Welcome transparency

The comments welcomed the spirit of transparency communicated by the OTP’s invitation, and applauded the fact that the Draft Policy provides a strong articulation of how the OTP can enhance protection for cultural heritage and hold those who are criminally responsible for crimes affecting cultural heritage accountable. The comments identified two areas of concern. First, they argued that a more pluralistic policy would be desirable. Second, they suggested that the principle of legality should inform the OTP’s approach in its assessments of applicable legal standards.


A
more pluralistic policy would be desirable

With respect to the development of a pluralistic policy, the comments recalled that the attempt to deny historical roots and cultural diversity can fuel and exacerbate conflict and hamper post-conflict national reconciliation. The comments therefore suggested that, as the OTP is the prosecuting organ of an international criminal court, it should adopt an approach which avoids simple adoption or cherry picking of a party’s narrative concerning cultural heritage.  This approach would be consistent with the OTP’s function (as an independent, prosecuting, organ of an international court prosecuting international crimes and looking to safeguard cultural heritage), and would safeguard it fromexercising jurisdiction in such a way that may ultimately harm cultural heritage, or otherwise further conflict.

 

Clarity on methodology

The comments noted the absence of a methodology with respect to consideration of issues highlighted in the Draft Policy, and in particular the OTP’s own assessments of the concern of the international community.” Greater transparency and clarity as to the criteria which are applied when such assessments are made would be desirable. This would help facilitate the growth of mutual trust between the OTP and its stakeholders. In its consultations, engagement, and collaboration with stakeholders, the OTP should seek out a diverse and pluralistic mix of scholars, NGOs, media, and other stakeholders. Without a clear methodology for their engagement, the OTP will inevitably be exposed to the risk of politicisation, even if this risk is inadvertent.

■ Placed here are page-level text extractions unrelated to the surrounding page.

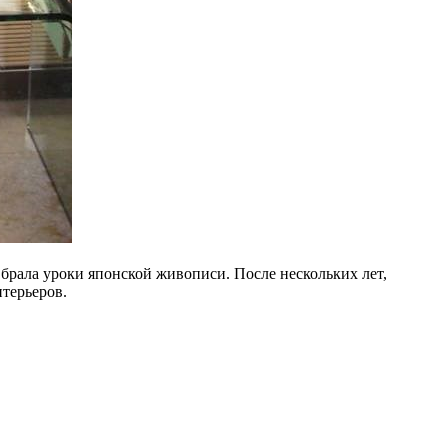
 брала уроки японской живописи. После нескольких лет,
нтерьеров.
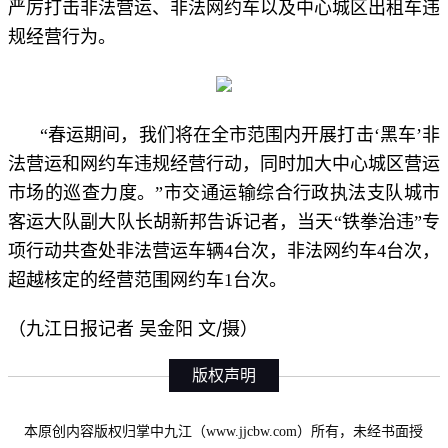
严厉打击非法营运、非法网约车以及中心城区出租车违
规经营行为。
“春运期间，我们将在全市范围内开展打击‘黑车’非
法营运和网约车违规经营行动，同时加大中心城区营运
市场的巡查力度。”市交通运输综合行政执法支队城市
客运大队副大队长胡新邦告诉记者，当天“铁拳治违”专
项行动共查处非法营运车辆4台次，非法网约车4台次，
超越核定的经营范围网约车1台次。
（九江日报记者 吴金阳 文/摄）
版权声明
本原创内容版权归掌中九江（www.jjcbw.com）所有，未经书面授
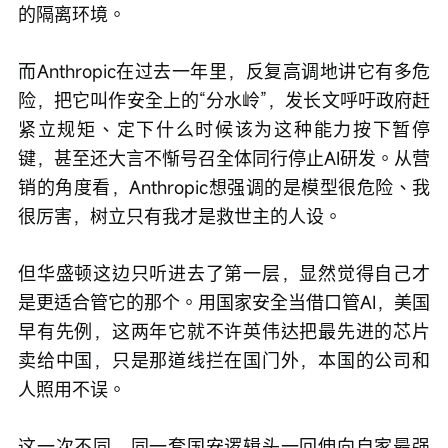
的隔离环境。
而Anthropic在过去一年里，反复高调地讲它有多危
险，把它叫作安全上的“分水岭”，发长文呼吁政府赶
紧立规矩、定下什么时候该为这种能力按下暂停
键，甚至还大言不惭号召全体同行停止AI研发。从营
销的角度看，Anthropic想强调的是模型很危险、我
很厉害，树立只有我才是救世主的人设。
但华盛顿这边只听进去了第一层，显然觉得自己才
是更适合管它的那个。用国家安全当借口管AI，美国
早有先例，这两年它就不许英伟达把最先进的芯片
卖给中国，只是那道线拦在国门外，本国的公司和
人照用不误。
这一次不同，同一套国安逻辑头一回伸向自家最强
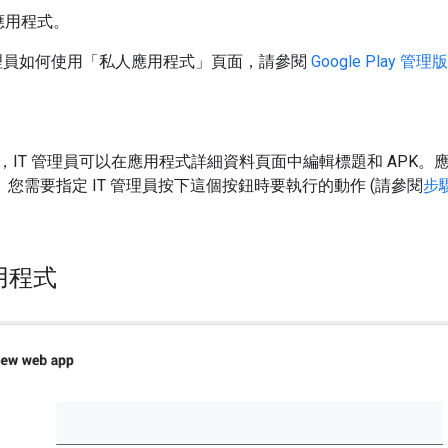
應用程式。
 管理員如何使用「私人應用程式」頁面，請參閱
Google Play 
IT 管理員可以在應用程式詳細資料頁面中編輯標題和 APK。應
)。您需要指定 IT 管理員按下這個按鈕時要執行的動作 (請參閱
步驟
用程式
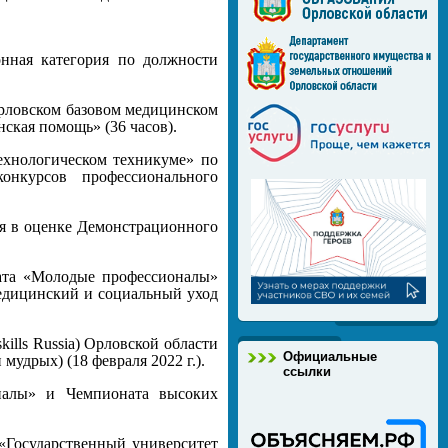
онная категория по должности
Орловском базовом медицинском
ская помощь» (36 часов).
хнологическом техникуме» по
онкурсов профессионального
я в оценке Демонстрационного
ната «Молодые профессионалы»
Медицинский и социальный уход
lls Russia) Орловской области
Официальные
удрых) (18 февраля 2022 г.).
ссылки
оналы» и Чемпионата высоких
«Государственный университет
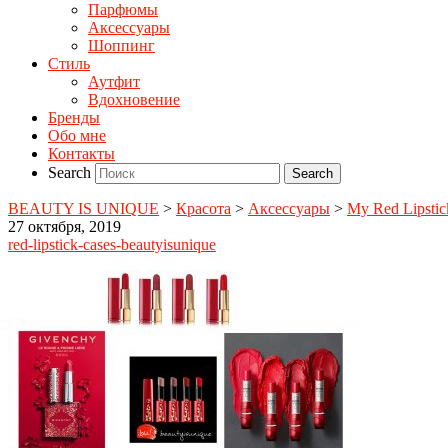
Парфюмы
Аксессуары
Шоппинг
Стиль
Аутфит
Вдохновение
Бренды
Обо мне
Контакты
Search
BEAUTY IS UNIQUE
>
Красота
>
Аксессуары
>
My Red Lipsti
27 октября, 2019
red-lipstick-cases-beautyisunique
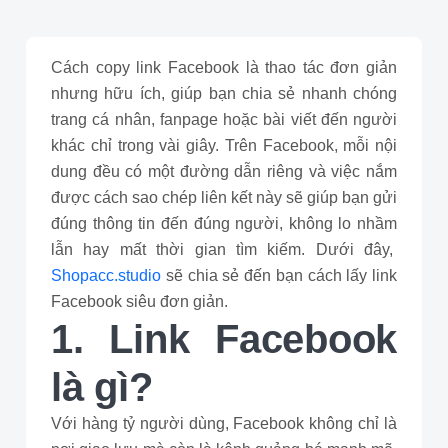
Cách copy link Facebook là thao tác đơn giản
nhưng hữu ích, giúp bạn chia sẻ nhanh chóng
trang cá nhân, fanpage hoặc bài viết đến người
khác chỉ trong vài giây. Trên Facebook, mỗi nội
dung đều có một đường dẫn riêng và việc nắm
được cách sao chép liên kết này sẽ giúp bạn gửi
đúng thông tin đến đúng người, không lo nhầm
lẫn hay mất thời gian tìm kiếm. Dưới đây,
Shopacc.studio
sẽ chia sẻ đến bạn cách lấy link
Facebook siêu đơn giản.
1. Link Facebook
là gì?
Với hàng tỷ người dùng, Facebook không chỉ là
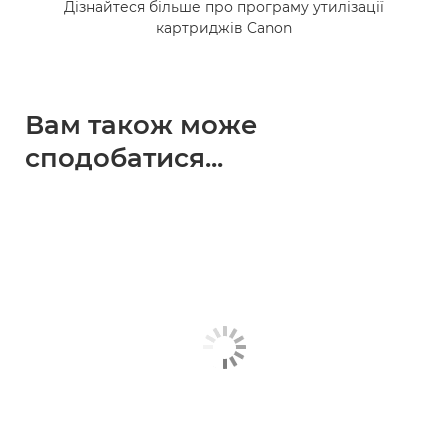
Дізнайтеся більше про програму утилізації
картриджів Canon
Вам також може
сподобатися...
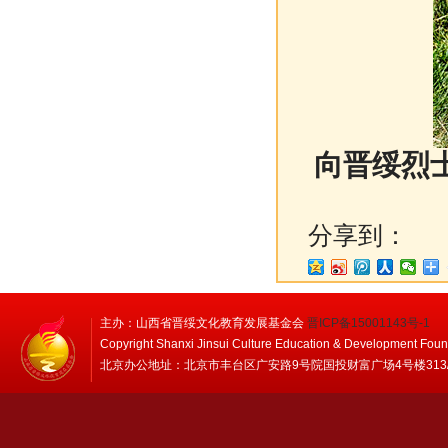
向晋绥烈
分享到：
主办：山西省晋绥文化教育发展基金会
晋ICP备15001143号-1
Copyright Shanxi Jinsui Culture Education & Development Foun
北京办公地址：北京市丰台区广安路9号院国投财富广场4号楼313/314 邮编：1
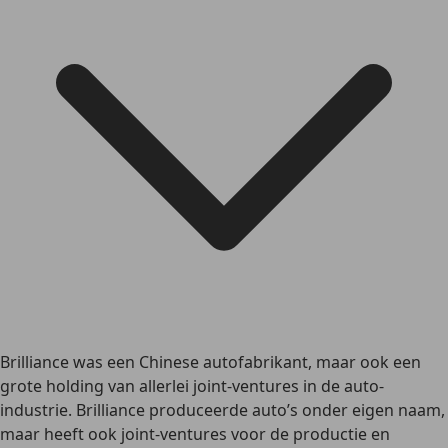
Brilliance was een Chinese autofabrikant, maar ook een
grote holding van allerlei joint-ventures in de auto-
industrie. Brilliance produceerde auto’s onder eigen naam,
maar heeft ook joint-ventures voor de productie en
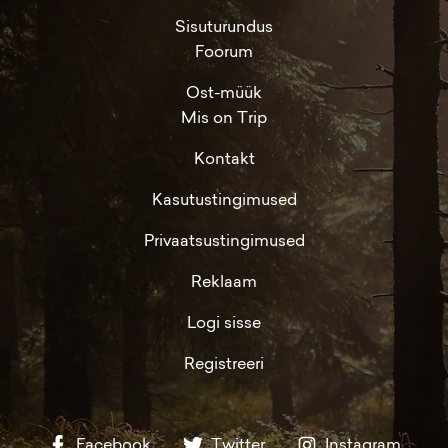
Sisuturundus
Foorum
Ost-müük
Mis on Trip
Kontakt
Kasutustingimused
Privaatsustingimused
Reklaam
Logi sisse
Registreeri
Facebook
Twitter
Instagram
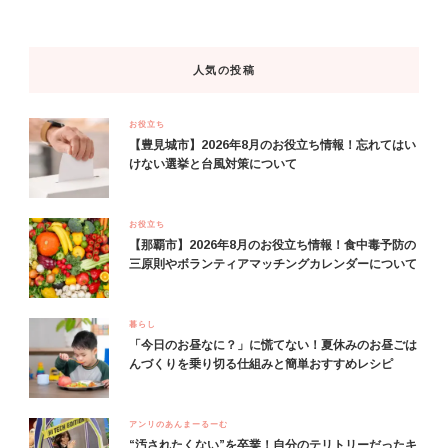
人気の投稿
お役立ち
【豊見城市】2026年8月のお役立ち情報！忘れてはい
けない選挙と台風対策について
お役立ち
【那覇市】2026年8月のお役立ち情報！食中毒予防の
三原則やボランティアマッチングカレンダーについて
暮らし
「今日のお昼なに？」に慌てない！夏休みのお昼ごは
んづくりを乗り切る仕組みと簡単おすすめレシピ
アンリのあんまーるーむ
“汚されたくない”を卒業！自分のテリトリーだったキ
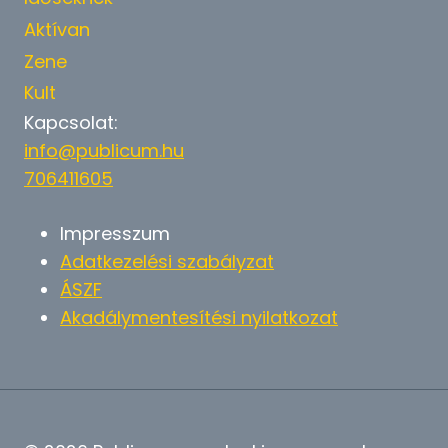
Aktívan
Zene
Kult
Kapcsolat:
info@publicum.hu
706411605
Impresszum
Adatkezelési szabályzat
ÁSZF
Akadálymentesítési nyilatkozat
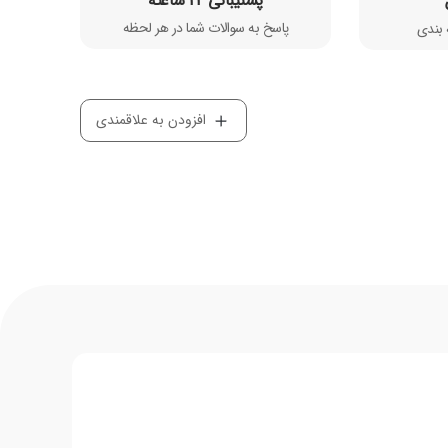
پشتیبانی 24 ساعته
پاسخ به سوالات شما در هر لحظه
بندی​
افزودن به علاقمندی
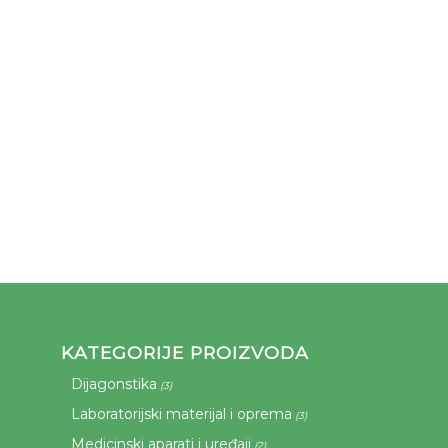
KATEGORIJE PROIZVODA
Dijagonstika
(3)
Laboratorijski materijal i oprema
(3)
Medicinski aparati i uređaji
(2)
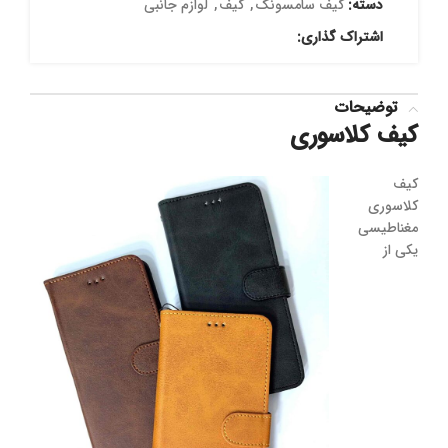
دسته:
کیف سامسونگ
,
کیف
,
لوازم جانبی
اشتراک گذاری:
توضیحات
کیف کلاسوری
کیف
کلاسوری
مغناطیسی
یکی از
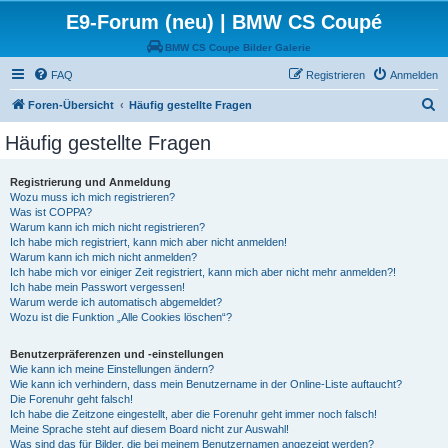
E9-Forum (neu) | BMW CS Coupé
BMW CS Coupe Bilder Galerie
FAQ
Registrieren
Anmelden
S
Foren-Übersicht
Häufig gestellte Fragen
u
Häufig gestellte Fragen
c
h
Registrierung und Anmeldung
Wozu muss ich mich registrieren?
e
Was ist COPPA?
Warum kann ich mich nicht registrieren?
Ich habe mich registriert, kann mich aber nicht anmelden!
Warum kann ich mich nicht anmelden?
Ich habe mich vor einiger Zeit registriert, kann mich aber nicht mehr anmelden?!
Ich habe mein Passwort vergessen!
Warum werde ich automatisch abgemeldet?
Wozu ist die Funktion „Alle Cookies löschen“?
Benutzerpräferenzen und -einstellungen
Wie kann ich meine Einstellungen ändern?
Wie kann ich verhindern, dass mein Benutzername in der Online-Liste auftaucht?
Die Forenuhr geht falsch!
Ich habe die Zeitzone eingestellt, aber die Forenuhr geht immer noch falsch!
Meine Sprache steht auf diesem Board nicht zur Auswahl!
Was sind das für Bilder, die bei meinem Benutzernamen angezeigt werden?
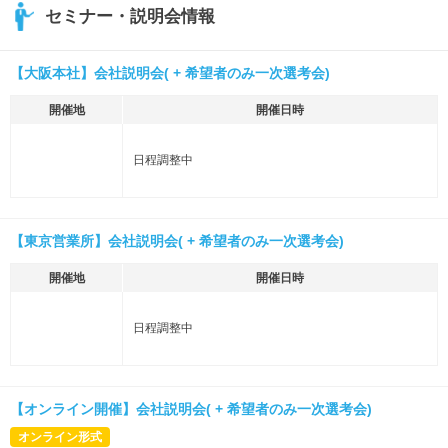
セミナー・説明会情報
【大阪本社】会社説明会( + 希望者のみ一次選考会)
開催地
開催日時
日程調整中
【東京営業所】会社説明会( + 希望者のみ一次選考会)
開催地
開催日時
日程調整中
【オンライン開催】会社説明会( + 希望者のみ一次選考会)
オンライン形式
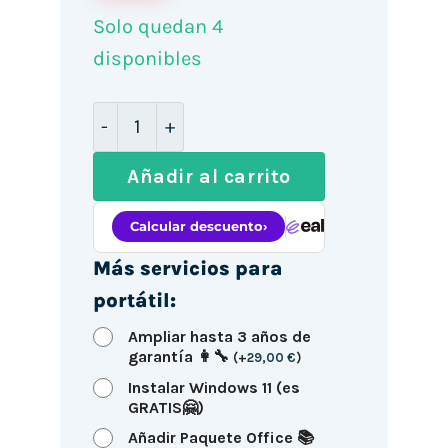
Solo quedan 4
disponibles
Lenovo ThinkBook 14 G6 IRL 14" / i7-13
Añadir al carrito
Más servicios para
portátil:
Ampliar hasta 3 años de
garantía 👩‍🔧
(
+
29,00
€
)
Instalar Windows 11 (es
GRATIS🤗)
Añadir Paquete Office 📚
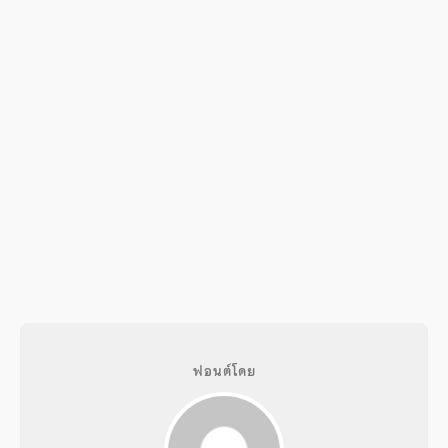
ฟอนต์โดย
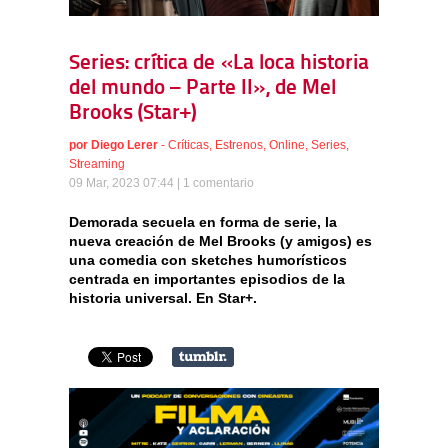
Series: crítica de «La loca historia
del mundo – Parte II», de Mel
Brooks (Star+)
por
Diego Lerer
-
Críticas
,
Estrenos
,
Online
,
Series
,
Streaming
09 Mar, 2023 07:44 |
1 comentario
Demorada secuela en forma de serie, la
nueva creación de Mel Brooks (y amigos) es
una comedia con sketches humorísticos
centrada en importantes episodios de la
historia universal. En Star+.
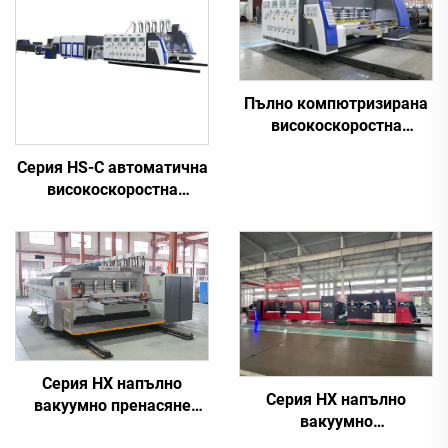
Пълно компютризирана
високоскоростна
машина за печатане,
Серия HS-C автоматична
нарезаване на канали и
високоскоростна
дийк-рязане от серията
печатна машина за
HUAYU-B
залепване с
автоматично опаковане
Серия HX напълно
Серия HX напълно
вакуумно пренасяне
вакуумно
напълно вакуумно
транспортиране напълно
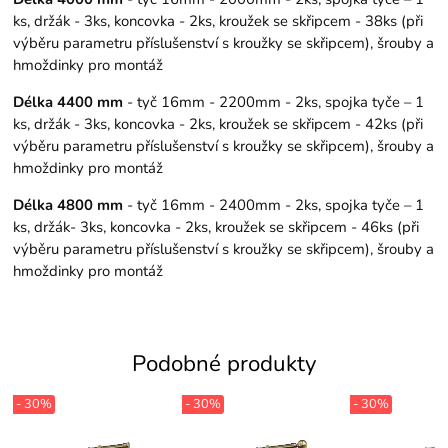
ks, držák - 3ks, koncovka - 2ks, kroužek se skřipcem - 38ks (při
výběru parametru příslušenství s kroužky se skřipcem), šrouby a
hmoždinky pro montáž
Délka 4400 mm
- tyč 16mm - 2200mm - 2ks, spojka tyče – 1
ks, držák - 3ks, koncovka - 2ks, kroužek se skřipcem - 42ks (při
výběru parametru příslušenství s kroužky se skřipcem), šrouby a
hmoždinky pro montáž
Délka 4800 mm
- tyč 16mm - 2400mm - 2ks, spojka tyče – 1
ks, držák- 3ks, koncovka - 2ks, kroužek se skřipcem - 46ks (při
výběru parametru příslušenství s kroužky se skřipcem), šrouby a
hmoždinky pro montáž
Podobné produkty
- 30%
- 30%
- 30%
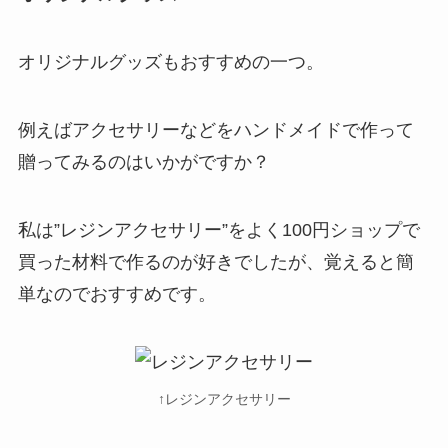
オリジナルグッズもおすすめの一つ。
例えば
アクセサリーなどをハンドメイドで作って
贈ってみる
のはいかがですか？
私は”レジンアクセサリー”をよく100円ショップで
買った材料で作るのが好きでしたが、覚えると簡
単なのでおすすめです。
↑レジンアクセサリー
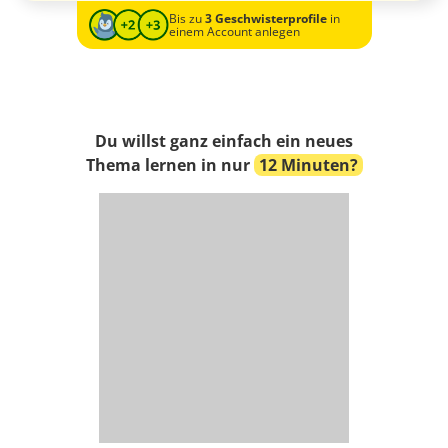
Bis zu
3 Geschwisterprofile
in
einem Account anlegen
Du willst ganz einfach ein neues
Thema lernen in nur
12 Minuten?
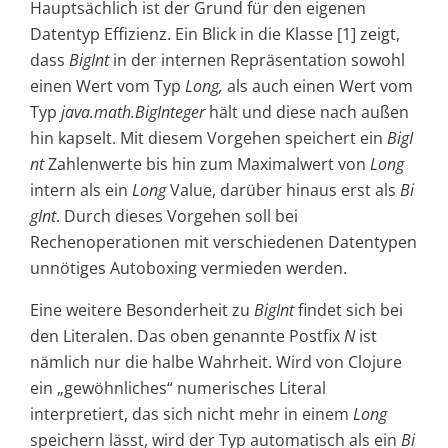
Hauptsächlich ist der Grund für den eigenen
Datentyp Effizienz. Ein Blick in die Klasse [1] zeigt,
dass
BigInt
in der internen Repräsentation sowohl
einen Wert vom Typ
Long,
als auch einen Wert vom
Typ
java.math.BigInteger
hält und diese nach außen
hin kapselt. Mit diesem Vorgehen speichert ein
BigI
nt
Zahlenwerte bis hin zum Maximalwert von
Long
intern als ein
Long
Value, darüber hinaus erst als
Bi
gInt
. Durch dieses Vorgehen soll bei
Rechenoperationen mit verschiedenen Datentypen
unnötiges Autoboxing vermieden werden.
Eine weitere Besonderheit zu
BigInt
findet sich bei
den Literalen. Das oben genannte Postfix
N
ist
nämlich nur die halbe Wahrheit. Wird von Clojure
ein „gewöhnliches“ numerisches Literal
interpretiert, das sich nicht mehr in einem
Long
speichern lässt, wird der Typ automatisch als ein
Bi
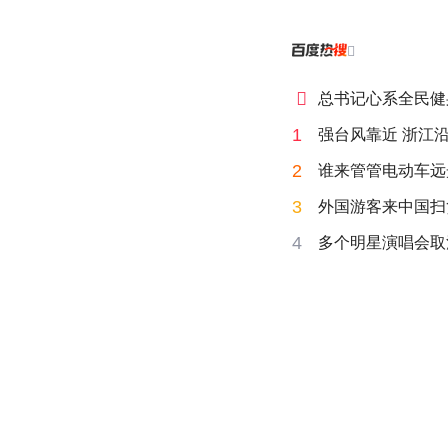


总书记心系全民健
1
强台风靠近 浙江
2
谁来管管电动车远
3
外国游客来中国扫
4
多个明星演唱会取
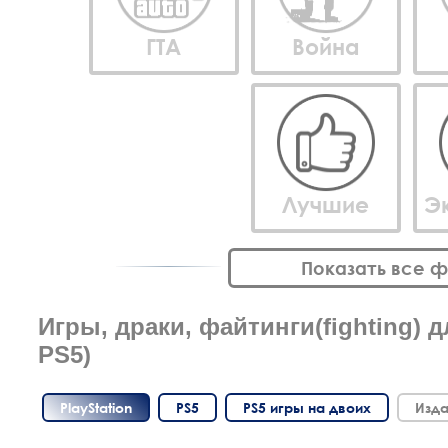
ГТА
Война
Лучшие
Э
Показать все 
Игры, драки, файтинги(fighting) д
PS5)
PlayStation
PS5
PS5 игры на двоих
Изда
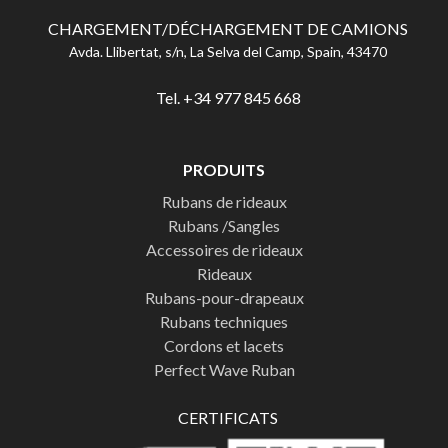
CHARGEMENT/DÉCHARGEMENT DE CAMIONS
Avda. Llibertat, s/n, La Selva del Camp, Spain, 43470
Tel. +34 977 845 668
PRODUITS
Rubans de rideaux
Rubans /Sangles
Accessoires de rideaux
Rideaux
Rubans-pour-drapeaux
Rubans techniques
Cordons et lacets
Perfect Wave Ruban
CERTIFICATS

The comments therefore recommended that the OTP should produce a set of transparent guidelines for the selection of individuals and organisations from whom it receives information relating to cultural heritage in affected situations and cases to ensure that cultural sensitivities are honoured. The OTP should publicly disclose the experts, consultants, stakeholders, and NGOs that it consults during the investigatory phase(s). When relying on material originating from UNESCO or other political bodies, for example, it bears recalling the OTP’s distinct function as an independent prosecuting organ of an international criminal court, exercising judicial functions. The comments recommended that the OTP therefore develop guidelines for selecting and engaging with stakeholders to ensure cultural sensitivity; and that it take the political context into account when assessing material or instruments issued by UNESCO, UN organs, UN bodies, or other specialized agencies.


The principle of legality

With respect to the requirements of the Rome Statute and the principle of legality, the comments noted that several of the legal standards suggested in the Draft Policy either do not reflect ICC case law or assert propositions which are inconsistent with both the Court’s jurisprudence and customary international law. The OTP’s interpretation of “attacks” on cultural property was not in keeping with the Appeals Chamber’s Judgment in Ntaganda of 30 March 2021 which, it should be noted, post-dated publication of the Draft Policy and its tender for consultation on 23 March 2021. For the sake of both the consistency of the ICC’s own internal legal order, as well as to safeguard against the fragmentation of international law, the Draft Policy should be amended to as to reflect (at a minimum) the opinions and ratio of the Appeals Chamber in Ntaganda, even if they conflict with the position the OTP has adopted in earlier cases.  

 

Avoiding Fragmentation

To avoid the risk of fragmentation, the OTP should reconsider its reliance on the value of the Al Mahdi precedent in support of a broader interpretation of ‘attacks’ on cultural property. Not only do the Appeals Chamber’s Judgment and the individual opinions expressed in Ntaganda show that the legal position is more complex, but the OTP’s reliance on the precedent established by a guilty plea also represents the potential adoption of circular reasoning. Simply because the (largely uncontested) Al Mahdi case may have established a precedent does not mean that it should be relied upon uncritically by the OTP going forward. The practice of establishing precedent through judgments resulting from guilty pleas was, as a policy matter, questionable. The policy’s analysis of the elements of crimes should strictly construe the applicable law in a manner that is consistent with the principle of legality. An excessively narrow view of the principle of military necessity risked increasing danger to both civilians and cultural property through abusive shielding practices. To that end, the comments urged the OTP to address the use of cultural property for military purposes or efforts, including shielding, in its policy, and where applicable.